Following up on my previous post drawing attention to wasteful conservation programs, I am getting asked whether cutting conservation programs can actually help consumers.
As discussed in a previous exchange on this site, here are some of the components of conservation costs Ontario taxpayers and ratepayers are covering:
Regulated electricity distribution utilities in 2012: $136.2 million
OPA program spending in F2012: $301.1 million
Ministry of Energy home audit and retrofit from 2007-2012: $564 million
What do we get for this expenditure of over half a billion dollars per year (other than “green jobs” in government agencies and greasy contractors)?
Look at where some of this money goes.
The OPA has a coupon program that gives discounts on compact fluorescent light bulbs, a program identical to one offered by the old Ontario Hydro more than 20 years ago. Would the customer participating in the program have bought the bulb without the program?
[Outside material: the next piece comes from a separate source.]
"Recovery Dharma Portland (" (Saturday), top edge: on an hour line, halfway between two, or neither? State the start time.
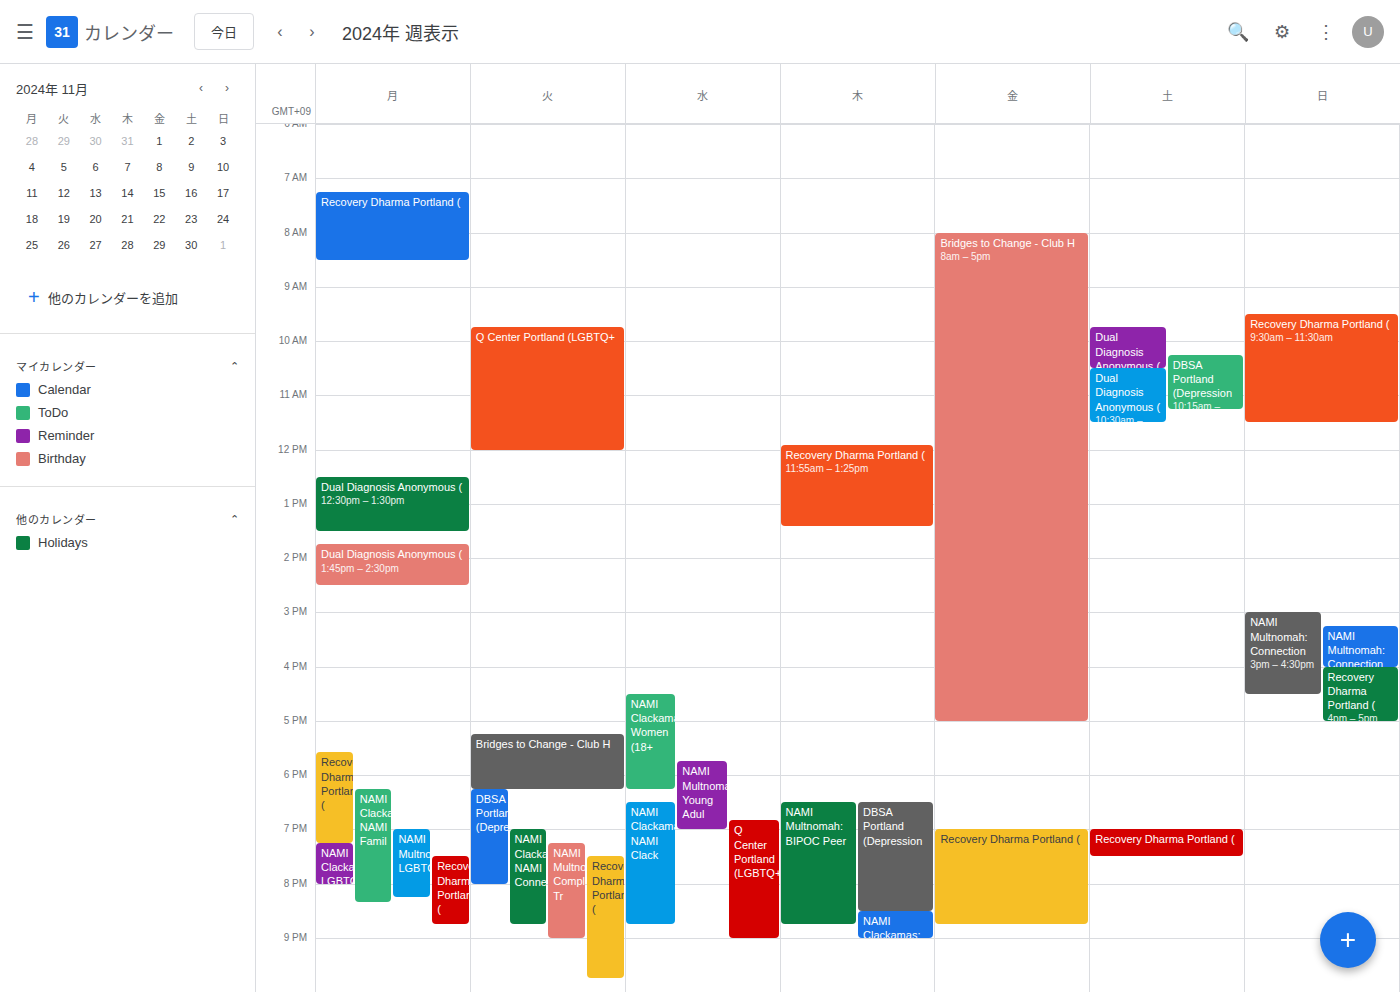
19:00 -- exactly on the 19:00 line.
How much of the consumption change in electricity going on is due to drastic price increases and official promises of more exciting increases in future? Does the new bulb replace a less efficient bulb? Does the customer leave the new, more efficient light on longer than the old bulb? The OPA claims to know the answers for all these questions and has vast, vast amounts of documentation to paper over the inherent uncertainty of measuring the effectiveness of paying people to not use electricity.
Respect ratepayers, cut the conservation con.
NPR, Aug.8, 2012
“Energy-Efficient Lightbulbs May Have Dark Side When It Comes To Health”
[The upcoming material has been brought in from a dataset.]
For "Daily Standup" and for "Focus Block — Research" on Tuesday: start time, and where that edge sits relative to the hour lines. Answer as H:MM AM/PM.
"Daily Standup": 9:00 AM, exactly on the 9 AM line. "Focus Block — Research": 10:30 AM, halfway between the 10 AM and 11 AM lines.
Tiny defects in CFLs can let through UV light that can damage skin and cause cancer.
Then there is the breakage problem with mercury contamination and land fill disposal problems.
http://www.npr.org/blogs/health/2012/08/08/158426970/energy-efficient-lightbulbs-have-a-dark-side-when-it-comes-to-health
CFLs were also created so that poor countries could use them for carbon credits.
Has anyone in the government ever mentioned these health issues to the public?
There are cost issues for the poor to be able to afford CFLs.